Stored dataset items
* * * * * * *
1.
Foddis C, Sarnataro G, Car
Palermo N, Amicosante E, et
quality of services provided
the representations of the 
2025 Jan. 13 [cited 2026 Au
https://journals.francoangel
* * * * * * *
**Task statement:** Convert the lines of the listing above into a Markdown table with the columns "Row" and "Line", numbering each row and skipping any blank lines. Include every line from the listing.

**Solution:**
| Row | Line |
|---|---|
| 1 | 1. |
| 2 | Foddis C, Sarnataro G, Car |
| 3 | Palermo N, Amicosante E, et |
| 4 | quality of services provided |
| 5 | the representations of the  |
| 6 | 2025 Jan. 13 [cited 2026 Au |
| 7 | https://journals.francoangel |